課題
- A) スイスの金輸出に関する文章に記されているHSコードを、すべて挙げてください。
- B) スイスの金輸出に関する文章を、最後の文に続けて書き進めてください。

なお、スイス側の輸出額と米国側の輸入額には100億米ドル以上の差が見られる。本来、両者の数値は一致するはずだが、このような貿易統計上の乖離は珍しいことではない。いずれのデータも、米国がスイスの金の主要市場であるという事実を裏付けている。
図8:国別の金輸出額

図9:国別金化合物輸出量

図10:スイスの金輸出と他の輸出品

図11、12:2024年におけるスイスの金輸出と米国の金輸入

金に関する潜在的な関税懸念の背景には、主に2つのHS(国際貿易分類)コードの扱いがある。スイスの金輸出の大半は、未加工金を示すHSコード「710812」に分類されており、2024年には総額の91.5%を占めた。このうち「71081210」が、さらに具体的なカテゴリーとなっている(図13)。
残りの輸出は、半製品金を表すHSコード「710813」に分類され、2024年では全体の8.5%にとどまる。その内訳の一部は「71081355」という下位分類である。

提供データ
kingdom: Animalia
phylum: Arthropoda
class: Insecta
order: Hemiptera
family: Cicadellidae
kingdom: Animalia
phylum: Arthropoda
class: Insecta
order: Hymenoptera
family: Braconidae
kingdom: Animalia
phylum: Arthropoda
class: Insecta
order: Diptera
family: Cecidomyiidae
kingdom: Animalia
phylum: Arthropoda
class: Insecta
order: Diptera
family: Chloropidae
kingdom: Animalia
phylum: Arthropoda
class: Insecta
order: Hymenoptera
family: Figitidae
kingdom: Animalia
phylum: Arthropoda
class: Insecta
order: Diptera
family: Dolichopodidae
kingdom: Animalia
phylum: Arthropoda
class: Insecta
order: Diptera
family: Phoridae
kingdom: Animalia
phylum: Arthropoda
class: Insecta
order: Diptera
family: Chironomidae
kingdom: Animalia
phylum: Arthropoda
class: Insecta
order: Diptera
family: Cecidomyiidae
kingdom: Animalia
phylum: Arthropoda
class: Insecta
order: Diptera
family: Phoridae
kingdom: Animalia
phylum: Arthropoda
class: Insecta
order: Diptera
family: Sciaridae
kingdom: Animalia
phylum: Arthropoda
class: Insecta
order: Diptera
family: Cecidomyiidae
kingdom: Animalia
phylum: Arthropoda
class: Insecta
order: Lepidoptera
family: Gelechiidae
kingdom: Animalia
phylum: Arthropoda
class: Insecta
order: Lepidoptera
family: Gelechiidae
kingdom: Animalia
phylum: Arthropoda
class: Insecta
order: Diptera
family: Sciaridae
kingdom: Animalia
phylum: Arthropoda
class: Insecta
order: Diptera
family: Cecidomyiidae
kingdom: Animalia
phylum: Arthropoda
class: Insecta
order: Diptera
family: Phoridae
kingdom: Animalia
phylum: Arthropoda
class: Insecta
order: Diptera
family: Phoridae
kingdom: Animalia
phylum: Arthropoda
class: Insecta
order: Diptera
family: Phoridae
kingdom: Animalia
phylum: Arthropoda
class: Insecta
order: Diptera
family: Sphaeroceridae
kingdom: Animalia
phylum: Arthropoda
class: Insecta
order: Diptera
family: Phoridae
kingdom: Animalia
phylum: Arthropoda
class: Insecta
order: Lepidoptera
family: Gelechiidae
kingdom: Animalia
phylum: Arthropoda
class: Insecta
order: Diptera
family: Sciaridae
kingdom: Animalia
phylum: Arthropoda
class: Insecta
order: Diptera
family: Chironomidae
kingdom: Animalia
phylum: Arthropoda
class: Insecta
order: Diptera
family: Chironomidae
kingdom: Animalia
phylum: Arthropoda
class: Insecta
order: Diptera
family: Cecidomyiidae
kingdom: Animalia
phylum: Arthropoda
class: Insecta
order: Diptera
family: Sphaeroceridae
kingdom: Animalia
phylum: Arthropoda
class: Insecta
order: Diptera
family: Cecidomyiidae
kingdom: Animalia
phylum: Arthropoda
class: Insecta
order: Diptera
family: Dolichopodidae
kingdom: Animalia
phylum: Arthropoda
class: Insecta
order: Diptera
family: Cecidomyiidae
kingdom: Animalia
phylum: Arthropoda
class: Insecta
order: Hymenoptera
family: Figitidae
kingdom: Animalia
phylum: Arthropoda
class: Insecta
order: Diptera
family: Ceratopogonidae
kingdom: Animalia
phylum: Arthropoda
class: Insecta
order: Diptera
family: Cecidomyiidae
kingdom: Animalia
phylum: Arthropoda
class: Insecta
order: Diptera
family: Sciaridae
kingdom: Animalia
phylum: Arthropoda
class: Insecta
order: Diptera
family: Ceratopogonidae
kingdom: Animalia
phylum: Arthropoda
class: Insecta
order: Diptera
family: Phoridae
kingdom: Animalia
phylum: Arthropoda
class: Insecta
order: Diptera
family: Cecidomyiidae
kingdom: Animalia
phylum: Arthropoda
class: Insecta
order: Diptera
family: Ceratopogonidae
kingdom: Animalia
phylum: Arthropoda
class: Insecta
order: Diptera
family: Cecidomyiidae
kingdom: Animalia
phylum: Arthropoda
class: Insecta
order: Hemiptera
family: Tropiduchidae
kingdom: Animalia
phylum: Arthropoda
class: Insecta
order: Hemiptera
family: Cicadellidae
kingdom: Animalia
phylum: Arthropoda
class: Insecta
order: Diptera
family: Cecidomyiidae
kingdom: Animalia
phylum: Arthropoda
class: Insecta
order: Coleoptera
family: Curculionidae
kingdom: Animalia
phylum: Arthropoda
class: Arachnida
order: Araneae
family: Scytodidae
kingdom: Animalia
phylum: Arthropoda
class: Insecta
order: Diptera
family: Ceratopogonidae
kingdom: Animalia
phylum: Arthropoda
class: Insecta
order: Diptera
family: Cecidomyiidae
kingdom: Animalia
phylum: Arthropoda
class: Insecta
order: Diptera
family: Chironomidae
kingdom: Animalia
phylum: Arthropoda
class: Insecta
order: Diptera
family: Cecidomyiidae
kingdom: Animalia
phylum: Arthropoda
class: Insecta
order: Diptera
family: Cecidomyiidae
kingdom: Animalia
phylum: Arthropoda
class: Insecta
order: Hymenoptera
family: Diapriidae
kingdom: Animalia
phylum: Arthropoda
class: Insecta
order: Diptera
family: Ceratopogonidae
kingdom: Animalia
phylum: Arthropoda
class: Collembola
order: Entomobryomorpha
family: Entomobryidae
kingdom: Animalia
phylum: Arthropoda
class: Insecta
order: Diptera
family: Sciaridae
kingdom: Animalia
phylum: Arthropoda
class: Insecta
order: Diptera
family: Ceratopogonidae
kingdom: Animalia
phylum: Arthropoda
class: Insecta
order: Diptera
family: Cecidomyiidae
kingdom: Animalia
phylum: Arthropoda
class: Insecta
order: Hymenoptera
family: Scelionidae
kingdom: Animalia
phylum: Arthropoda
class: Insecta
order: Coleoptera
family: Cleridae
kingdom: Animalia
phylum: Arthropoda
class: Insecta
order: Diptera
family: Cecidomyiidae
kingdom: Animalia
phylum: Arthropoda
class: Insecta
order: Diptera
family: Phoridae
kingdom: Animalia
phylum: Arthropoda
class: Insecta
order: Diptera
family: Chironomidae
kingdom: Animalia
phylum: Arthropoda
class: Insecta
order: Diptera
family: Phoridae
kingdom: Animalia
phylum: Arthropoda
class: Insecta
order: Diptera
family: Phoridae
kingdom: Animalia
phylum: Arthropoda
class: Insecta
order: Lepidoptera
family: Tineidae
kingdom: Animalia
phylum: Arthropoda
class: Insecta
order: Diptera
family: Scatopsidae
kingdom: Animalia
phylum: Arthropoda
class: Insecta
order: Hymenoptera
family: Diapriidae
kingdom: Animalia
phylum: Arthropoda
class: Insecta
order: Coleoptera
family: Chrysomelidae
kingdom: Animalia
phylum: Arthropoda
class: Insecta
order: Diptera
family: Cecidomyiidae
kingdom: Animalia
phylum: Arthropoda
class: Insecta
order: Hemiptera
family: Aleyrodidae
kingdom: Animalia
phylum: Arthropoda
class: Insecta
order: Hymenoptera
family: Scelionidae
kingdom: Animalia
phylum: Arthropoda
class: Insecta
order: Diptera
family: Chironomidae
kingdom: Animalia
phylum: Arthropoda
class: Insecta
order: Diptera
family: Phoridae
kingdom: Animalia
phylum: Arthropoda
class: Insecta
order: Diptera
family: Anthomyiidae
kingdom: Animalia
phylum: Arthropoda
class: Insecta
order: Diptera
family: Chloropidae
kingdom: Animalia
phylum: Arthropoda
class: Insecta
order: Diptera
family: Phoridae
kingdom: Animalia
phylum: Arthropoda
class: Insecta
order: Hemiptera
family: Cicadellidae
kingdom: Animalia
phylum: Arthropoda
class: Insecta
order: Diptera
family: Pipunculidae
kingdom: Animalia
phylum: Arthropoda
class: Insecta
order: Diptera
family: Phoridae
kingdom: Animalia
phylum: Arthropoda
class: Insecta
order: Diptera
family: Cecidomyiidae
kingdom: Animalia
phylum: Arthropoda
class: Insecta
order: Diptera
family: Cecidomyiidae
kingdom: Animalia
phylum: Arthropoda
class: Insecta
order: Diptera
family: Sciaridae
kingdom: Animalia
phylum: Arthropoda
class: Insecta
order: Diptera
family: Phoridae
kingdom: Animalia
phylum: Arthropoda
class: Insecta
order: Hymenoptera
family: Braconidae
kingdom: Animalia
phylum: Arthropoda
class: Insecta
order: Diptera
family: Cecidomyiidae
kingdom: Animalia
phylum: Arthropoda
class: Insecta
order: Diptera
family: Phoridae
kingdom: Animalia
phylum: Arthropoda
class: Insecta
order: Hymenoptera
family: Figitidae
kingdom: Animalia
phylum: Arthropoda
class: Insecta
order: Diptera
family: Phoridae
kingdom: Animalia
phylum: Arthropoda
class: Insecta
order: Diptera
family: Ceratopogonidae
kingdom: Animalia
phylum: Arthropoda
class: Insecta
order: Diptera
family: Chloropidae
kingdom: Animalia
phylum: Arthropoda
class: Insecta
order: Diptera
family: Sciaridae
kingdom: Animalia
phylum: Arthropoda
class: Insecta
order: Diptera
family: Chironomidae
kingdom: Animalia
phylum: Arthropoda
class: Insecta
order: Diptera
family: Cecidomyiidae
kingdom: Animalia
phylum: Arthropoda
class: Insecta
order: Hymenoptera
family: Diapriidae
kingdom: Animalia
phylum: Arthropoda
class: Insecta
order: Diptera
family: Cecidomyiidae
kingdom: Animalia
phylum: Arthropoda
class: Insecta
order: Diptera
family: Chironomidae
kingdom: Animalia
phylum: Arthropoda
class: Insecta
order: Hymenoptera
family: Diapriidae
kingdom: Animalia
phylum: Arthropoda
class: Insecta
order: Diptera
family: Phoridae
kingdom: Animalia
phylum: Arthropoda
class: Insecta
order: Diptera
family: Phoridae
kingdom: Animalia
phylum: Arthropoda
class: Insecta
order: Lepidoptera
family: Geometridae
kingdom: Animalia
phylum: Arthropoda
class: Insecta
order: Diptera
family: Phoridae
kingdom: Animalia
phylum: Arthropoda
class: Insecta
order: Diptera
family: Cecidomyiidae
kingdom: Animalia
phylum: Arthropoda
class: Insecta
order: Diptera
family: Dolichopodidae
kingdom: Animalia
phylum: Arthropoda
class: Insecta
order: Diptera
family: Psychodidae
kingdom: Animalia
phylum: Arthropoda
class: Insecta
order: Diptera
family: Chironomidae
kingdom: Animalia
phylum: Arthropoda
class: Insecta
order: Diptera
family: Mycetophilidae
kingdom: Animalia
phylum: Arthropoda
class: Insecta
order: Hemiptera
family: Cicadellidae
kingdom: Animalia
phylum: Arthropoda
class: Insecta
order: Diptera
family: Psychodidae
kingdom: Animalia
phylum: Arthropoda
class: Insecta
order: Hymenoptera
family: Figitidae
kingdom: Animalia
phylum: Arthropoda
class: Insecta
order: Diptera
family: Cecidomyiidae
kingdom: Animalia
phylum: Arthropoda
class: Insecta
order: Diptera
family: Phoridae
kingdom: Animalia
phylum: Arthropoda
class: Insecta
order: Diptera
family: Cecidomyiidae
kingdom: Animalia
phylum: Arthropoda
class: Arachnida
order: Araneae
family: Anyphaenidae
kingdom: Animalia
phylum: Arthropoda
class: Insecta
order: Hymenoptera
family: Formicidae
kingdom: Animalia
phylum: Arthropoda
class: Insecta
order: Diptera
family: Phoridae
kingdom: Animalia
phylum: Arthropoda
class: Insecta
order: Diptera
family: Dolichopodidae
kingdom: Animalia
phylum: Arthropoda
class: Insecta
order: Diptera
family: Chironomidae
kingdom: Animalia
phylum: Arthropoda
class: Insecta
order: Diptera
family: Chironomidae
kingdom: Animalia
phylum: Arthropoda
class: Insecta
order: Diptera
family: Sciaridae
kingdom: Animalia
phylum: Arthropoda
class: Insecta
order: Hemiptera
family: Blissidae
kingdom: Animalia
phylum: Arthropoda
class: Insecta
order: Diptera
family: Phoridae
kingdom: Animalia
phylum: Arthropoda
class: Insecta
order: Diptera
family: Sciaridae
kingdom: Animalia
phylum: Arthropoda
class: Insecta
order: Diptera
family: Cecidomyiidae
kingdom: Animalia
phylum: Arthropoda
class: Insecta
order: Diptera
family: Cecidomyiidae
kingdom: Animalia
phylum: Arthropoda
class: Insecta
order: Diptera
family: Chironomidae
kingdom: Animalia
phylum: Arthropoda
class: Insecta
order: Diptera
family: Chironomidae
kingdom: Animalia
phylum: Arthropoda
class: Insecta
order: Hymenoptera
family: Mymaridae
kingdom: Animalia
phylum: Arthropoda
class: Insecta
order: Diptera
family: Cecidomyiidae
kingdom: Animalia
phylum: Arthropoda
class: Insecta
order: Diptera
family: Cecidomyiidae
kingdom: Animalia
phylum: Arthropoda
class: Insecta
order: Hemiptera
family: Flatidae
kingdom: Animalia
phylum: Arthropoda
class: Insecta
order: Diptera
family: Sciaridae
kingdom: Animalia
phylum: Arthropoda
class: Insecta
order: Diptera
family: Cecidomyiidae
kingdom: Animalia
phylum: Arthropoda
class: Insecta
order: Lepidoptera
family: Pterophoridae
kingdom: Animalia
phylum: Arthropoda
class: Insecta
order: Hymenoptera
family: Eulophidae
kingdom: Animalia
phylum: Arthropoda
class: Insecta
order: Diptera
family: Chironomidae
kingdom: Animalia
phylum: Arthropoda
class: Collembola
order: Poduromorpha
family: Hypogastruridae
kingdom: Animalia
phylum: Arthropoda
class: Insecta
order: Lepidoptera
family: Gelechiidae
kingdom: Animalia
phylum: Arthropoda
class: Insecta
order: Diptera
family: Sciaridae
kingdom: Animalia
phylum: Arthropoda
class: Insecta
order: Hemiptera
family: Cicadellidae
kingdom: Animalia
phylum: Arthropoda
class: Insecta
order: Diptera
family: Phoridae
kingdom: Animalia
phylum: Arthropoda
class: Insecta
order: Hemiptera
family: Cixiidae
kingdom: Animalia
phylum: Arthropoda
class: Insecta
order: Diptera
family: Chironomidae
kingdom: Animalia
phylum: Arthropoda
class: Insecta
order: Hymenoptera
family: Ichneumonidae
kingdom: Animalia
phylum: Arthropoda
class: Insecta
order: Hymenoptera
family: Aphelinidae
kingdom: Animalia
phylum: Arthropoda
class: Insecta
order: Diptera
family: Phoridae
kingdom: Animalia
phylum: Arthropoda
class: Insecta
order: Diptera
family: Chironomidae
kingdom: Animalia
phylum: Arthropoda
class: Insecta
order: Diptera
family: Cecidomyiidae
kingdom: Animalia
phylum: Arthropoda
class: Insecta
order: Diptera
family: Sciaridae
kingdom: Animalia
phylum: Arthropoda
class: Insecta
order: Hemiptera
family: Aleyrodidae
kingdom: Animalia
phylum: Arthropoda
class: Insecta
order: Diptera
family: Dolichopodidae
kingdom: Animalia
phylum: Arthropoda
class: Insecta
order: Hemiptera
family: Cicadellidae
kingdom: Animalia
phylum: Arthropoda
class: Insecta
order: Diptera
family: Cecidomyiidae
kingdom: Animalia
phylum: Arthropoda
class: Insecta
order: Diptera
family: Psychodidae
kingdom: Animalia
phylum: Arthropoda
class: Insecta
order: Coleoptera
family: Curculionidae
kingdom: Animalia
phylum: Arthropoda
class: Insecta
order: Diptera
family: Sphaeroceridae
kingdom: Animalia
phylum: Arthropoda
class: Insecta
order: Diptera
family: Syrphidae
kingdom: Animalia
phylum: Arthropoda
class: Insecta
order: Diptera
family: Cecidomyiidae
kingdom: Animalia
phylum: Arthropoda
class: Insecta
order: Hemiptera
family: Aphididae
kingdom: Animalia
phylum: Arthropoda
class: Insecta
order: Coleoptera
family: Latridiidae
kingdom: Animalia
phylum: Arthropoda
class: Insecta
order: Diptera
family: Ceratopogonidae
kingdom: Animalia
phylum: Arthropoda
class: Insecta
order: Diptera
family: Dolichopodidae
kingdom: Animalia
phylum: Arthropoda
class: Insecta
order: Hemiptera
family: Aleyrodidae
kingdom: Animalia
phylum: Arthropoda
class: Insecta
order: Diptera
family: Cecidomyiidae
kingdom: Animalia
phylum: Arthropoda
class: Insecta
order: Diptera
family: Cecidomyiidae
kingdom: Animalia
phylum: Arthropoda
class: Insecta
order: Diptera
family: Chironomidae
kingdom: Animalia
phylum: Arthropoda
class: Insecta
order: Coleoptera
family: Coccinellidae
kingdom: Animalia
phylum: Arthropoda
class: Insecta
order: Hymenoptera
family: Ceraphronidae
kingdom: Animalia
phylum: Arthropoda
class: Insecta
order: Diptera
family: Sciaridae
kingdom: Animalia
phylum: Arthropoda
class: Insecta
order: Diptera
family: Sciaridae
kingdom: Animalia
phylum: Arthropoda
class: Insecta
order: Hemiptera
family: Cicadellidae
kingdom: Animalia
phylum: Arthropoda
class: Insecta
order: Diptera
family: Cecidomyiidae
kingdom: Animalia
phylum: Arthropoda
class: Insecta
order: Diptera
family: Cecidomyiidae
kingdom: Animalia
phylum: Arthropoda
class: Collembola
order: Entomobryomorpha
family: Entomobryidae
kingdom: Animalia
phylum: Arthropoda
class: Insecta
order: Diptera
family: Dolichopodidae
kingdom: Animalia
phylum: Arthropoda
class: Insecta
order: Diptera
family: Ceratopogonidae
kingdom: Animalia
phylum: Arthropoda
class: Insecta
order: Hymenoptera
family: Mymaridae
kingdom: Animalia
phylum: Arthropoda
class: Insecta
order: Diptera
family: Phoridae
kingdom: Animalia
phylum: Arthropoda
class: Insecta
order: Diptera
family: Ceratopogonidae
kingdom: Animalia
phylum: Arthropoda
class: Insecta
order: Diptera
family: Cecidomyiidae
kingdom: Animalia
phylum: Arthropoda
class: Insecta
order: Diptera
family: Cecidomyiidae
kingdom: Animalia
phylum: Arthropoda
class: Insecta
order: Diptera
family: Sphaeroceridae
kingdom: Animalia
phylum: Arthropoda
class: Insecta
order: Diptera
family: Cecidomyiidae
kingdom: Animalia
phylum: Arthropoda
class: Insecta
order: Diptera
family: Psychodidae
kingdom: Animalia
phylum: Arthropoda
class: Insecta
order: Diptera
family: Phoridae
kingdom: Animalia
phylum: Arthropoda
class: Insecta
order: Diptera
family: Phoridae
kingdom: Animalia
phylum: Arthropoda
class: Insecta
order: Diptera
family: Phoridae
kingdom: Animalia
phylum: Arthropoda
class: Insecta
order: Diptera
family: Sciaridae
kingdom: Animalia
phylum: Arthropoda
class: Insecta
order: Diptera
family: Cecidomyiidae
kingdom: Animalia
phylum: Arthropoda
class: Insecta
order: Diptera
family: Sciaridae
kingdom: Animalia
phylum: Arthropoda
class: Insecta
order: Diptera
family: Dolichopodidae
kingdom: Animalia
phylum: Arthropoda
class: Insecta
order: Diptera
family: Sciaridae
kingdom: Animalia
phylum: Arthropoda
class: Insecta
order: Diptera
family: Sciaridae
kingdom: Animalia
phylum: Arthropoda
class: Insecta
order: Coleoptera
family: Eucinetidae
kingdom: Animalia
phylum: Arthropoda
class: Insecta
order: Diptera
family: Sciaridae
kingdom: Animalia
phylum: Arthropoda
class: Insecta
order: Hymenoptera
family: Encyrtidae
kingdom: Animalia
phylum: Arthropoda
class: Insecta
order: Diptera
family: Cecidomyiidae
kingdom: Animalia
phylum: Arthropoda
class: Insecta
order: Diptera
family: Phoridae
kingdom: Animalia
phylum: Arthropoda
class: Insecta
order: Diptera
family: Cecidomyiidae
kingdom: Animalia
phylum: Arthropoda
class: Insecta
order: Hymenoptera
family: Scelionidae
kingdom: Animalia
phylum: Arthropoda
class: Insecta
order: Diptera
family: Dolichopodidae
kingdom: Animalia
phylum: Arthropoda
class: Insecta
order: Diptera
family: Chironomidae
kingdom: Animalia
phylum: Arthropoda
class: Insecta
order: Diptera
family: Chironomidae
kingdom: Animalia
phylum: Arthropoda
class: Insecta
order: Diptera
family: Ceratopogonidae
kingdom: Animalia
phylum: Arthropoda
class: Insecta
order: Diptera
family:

解答
- A) 710812、71081210、710813、71081355

- B)
現行の米国の貿易ルールでは、「710812」に該当する未加工金塊(米国の金輸入の大部分)は関税対象外だが、「710813」に該当する半製品金は関税の適用を受ける。この区分の変更は、スイスにとって大きな影響を及ぼす可能性がある。
米国では、金の大部分がコメックス(Comex)で1キログラムまたは100オンスバーの単位で取引されており、これらは主に未加工金を示すHSコード「71081210」に分類される。
市場に衝撃を与えたのは、米国税関がこれら標準的な金塊の分類を未加工から半製品(HSコード「71081355」)へ変更しようとしているように見えたことだ。もしこれが実施されれば、スイスから米国への金輸出のほぼすべてが関税対象となり、従来の10%弱から大幅に引き上げられる可能性がある。
この動きを受け、スイスはすでに米国向けの金輸出の一部を他市場へ振り向け始めており、その結果、金属価格が急騰した。米国政府はその後、金輸出の大半は関税引き上げの影響を受けないとの見解を示し、この問題を明確化するために大統領令を発表すると述べたが、現時点まで追加の発表は行われていない。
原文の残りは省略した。